L’auteur de ses lignes concèdera cependant avoir fini par se laisser prendre au jeu de cette intrigue déconcertante et par la personnalité fragile et complexe de la protagoniste. Dans son dernier tiers Zabou fait face à l’excellent Yves Afonso et se met dans une situation à la « Ripley », ce héros de Patricia Highsmith si bien servi au cinéma, en se faisant passer pour une autre. La confusion des sentiments, l’hésitation réciproque, les prises de décisions soudaines et les revirements brutaux s’avèrent plus convaincants que toutes les autres situations présentées jusque-là.
Dans les quelques points positifs à noter également on relèvera la justesse de la représentation des divers univers que traversent les personnages. Cela a toujours été un des points forts de Boisset qui, s’il n’a pas su rendre son héroïne crédible, a traité les réalités sociologiques parallèles avec autant de sérieux que dans le reste de sa filmographie.
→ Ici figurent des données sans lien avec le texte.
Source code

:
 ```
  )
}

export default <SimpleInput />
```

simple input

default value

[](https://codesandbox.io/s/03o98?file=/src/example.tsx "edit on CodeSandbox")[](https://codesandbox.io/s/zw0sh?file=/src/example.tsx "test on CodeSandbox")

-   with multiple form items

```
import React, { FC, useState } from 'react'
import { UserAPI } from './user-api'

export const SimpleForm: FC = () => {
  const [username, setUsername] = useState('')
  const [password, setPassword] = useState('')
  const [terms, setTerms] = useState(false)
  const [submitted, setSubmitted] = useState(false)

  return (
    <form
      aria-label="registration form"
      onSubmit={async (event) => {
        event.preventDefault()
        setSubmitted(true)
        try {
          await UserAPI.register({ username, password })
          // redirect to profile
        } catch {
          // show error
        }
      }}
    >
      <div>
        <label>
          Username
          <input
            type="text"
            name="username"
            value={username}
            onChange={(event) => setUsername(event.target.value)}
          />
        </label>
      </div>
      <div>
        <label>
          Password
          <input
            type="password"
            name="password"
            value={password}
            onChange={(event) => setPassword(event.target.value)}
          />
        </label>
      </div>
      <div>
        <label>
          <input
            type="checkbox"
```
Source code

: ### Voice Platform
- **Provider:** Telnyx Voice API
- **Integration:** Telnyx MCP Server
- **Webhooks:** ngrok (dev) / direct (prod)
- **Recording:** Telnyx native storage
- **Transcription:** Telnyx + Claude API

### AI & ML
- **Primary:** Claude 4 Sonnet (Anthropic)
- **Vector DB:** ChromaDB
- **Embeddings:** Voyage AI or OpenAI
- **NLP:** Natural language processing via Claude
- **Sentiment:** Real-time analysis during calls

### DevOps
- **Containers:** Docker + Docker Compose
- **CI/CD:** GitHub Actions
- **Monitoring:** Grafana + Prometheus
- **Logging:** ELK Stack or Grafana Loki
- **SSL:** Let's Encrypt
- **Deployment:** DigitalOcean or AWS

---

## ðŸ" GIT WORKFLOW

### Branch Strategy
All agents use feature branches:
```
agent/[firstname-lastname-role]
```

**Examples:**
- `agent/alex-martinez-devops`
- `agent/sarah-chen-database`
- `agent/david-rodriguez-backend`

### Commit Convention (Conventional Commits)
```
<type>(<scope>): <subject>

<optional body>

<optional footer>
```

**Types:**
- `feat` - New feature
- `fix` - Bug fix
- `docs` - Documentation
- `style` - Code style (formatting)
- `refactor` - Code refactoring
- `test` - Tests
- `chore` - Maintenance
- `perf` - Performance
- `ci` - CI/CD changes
On pense ainsi à la prostitution parisienne, à la classe moyenne de banlieue, au quotidien ensoleillé de la côte basque ou encore aux difficultés économiques des enseignants. La musique de Philipe Sarde mérite également d’être remarquée, mais comme souvent chez Boisset le souci est seulement qu’il ne l’a pas suffisamment employée. La mélodie dissonante et l’orchestration étrange qu’il propose auraient pourtant bien accompagnées plusieurs des déconcertantes prises de décision de la dite travestie.
Et puis, à tout le moins, il s'agit d'un film qui surprend, une qualité que l'on peut accorder à beaucoup des films de son réalisateur mais qui se fit beaucoup plus rares dans ses derniers films de cinéma, et encore moins à la télévision. Le spectateur curieux pourra en tout cas trouver le film facilement aujourd’hui sur la plateforme de VOD de Canal+. Il a bénéficié d’une restauration de très bonne facture et on peut l’apprécier dans l’écrin d’un master 4K particulièrement convainquant.